U.S. Lifts Ban on AI Chips for China: Market opens for Nvidia and AMD GPUs, following a White House meeting with Jensen Huang
Nvidia will resume sales of H20 processors in China.

Nvidia will resume sales of H20 processors in China.
What’s new: Nvidia and AMD said they’ll resume supplying to China graphics processing units (GPUs) tailored to comply with U.S. export restrictions, including Nvidia’s H20 and AMD’s MI308, after the Trump administration, which had blocked the sales, assured the companies it now would allow them.
How it works: In April, the White House announced that shipments to China of Nvidia H20s, AMD MI308s, and equivalent chips would require export licenses, which apparently would not be forthcoming. That requirement effectively shut both companies out of China, which in 2024 accounted for 13 percent of Nvidia’s revenue and 24 percent of AMD’s. The White House’s decision to grant the licenses follows months of lobbying by Nvidia CEO Jensen Huang.
- Huang met with Trump in the Oval Office, built relationships with key White House officials, and attended a $1-million-a-seat dinner for a chance to speak with the president, The New York Times reported.
- Huang told Trump the H20 was inferior to the company’s top-of-the-line processors. He argued that the bans prevented U.S. chipmakers from competing in a critical market and assisted Chinese competitors by shutting out Nvidia, which sells more than 90 percent of GPUs globally. In addition, he agreed to spend $500 billion to fabricate GPUs in the U.S. rather than Taiwan, where they are currently manufactured.
- The White House said it relaxed restrictions on chip sales to China in part because China eased limits on shipments of rare-earth permanent magnets, which are critical to defense, automotive, and technology companies, to the U.S.
- Nvidia told customers in China that it would initially struggle to meet demand for the H20 due to limited supply, The Information reported.

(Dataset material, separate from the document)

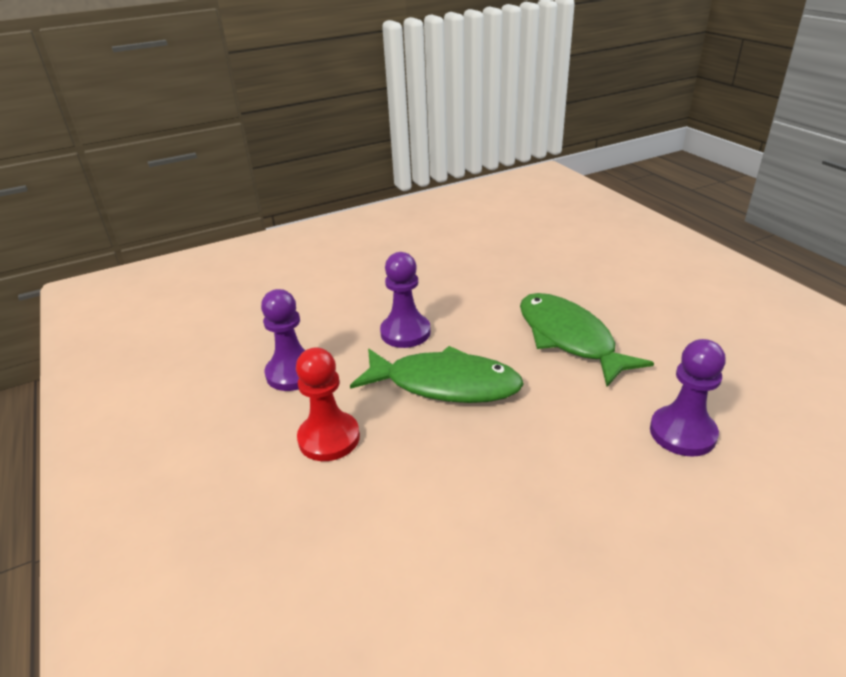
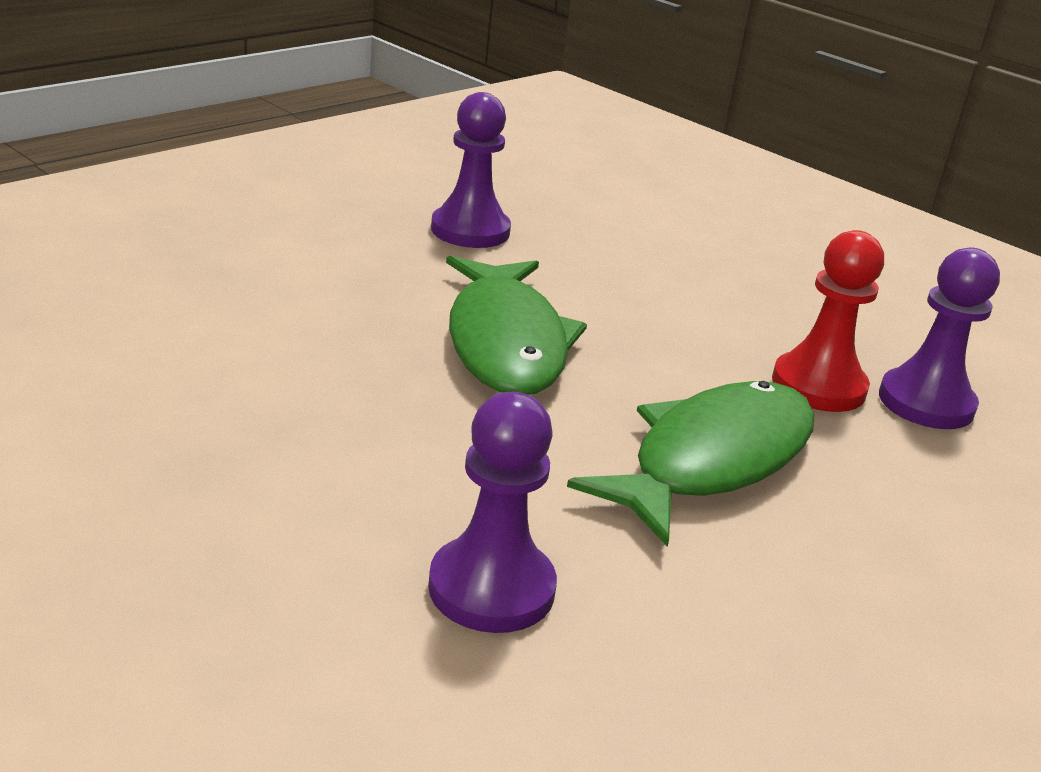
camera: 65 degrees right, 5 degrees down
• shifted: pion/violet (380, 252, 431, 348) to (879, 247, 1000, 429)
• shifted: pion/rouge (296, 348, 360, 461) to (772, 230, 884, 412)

Behind the news: U.S. lawmakers of both major parties aim to protect U.S. economic interests and prevent China from using advanced chip technology for military applications.
- In 2022, the Biden administration restricted exports to China of some advanced AI chips. Exports were tightened further in 2023, 2024, and by President Trump this year.
- Nvidia designed the H20 to comply with the Biden-era restrictions. Launched in 2024, the H20 provides 28 percent less processing power than the H100, Nvidia’s top of the line at the time, but more memory and memory bandwidth. The balance between downgrade and upgrade has led some analysts to question whether the H20 is actually hobbled for many purposes.
- The restrictions have met with mixed results. Chinese companies have acquired top-of-the-line chips on the black market or paid for cloud-computing access to chips located in countries where they’re available without violating U.S. export controls.
Why it matters: AI presents geopolitical opportunities for technological and economic dominance as well as challenges to military power. The U.S. export restrictions are intended to balance these elements, yet they have been largely ineffective so far. This year, DeepSeek developed DeepSeek-R1, which delivers high performance for a low development cost. H20s were among the hardware used to train that model, TechCrunch reported. Alibaba, Moonshot, Tencent, and other Chinese companies also have produced high-performance foundation models, while China has accelerated its own semiconductor industry to avoid relying on US suppliers. Relaxing the restrictions may balance U.S. interests more effectively.
We’re thinking: Ensuring national security is crucial, but so is enabling the free flow of ideas and innovation. We applaud the relaxation of trade restrictions and look forward to further contributions by developers in China and around the world.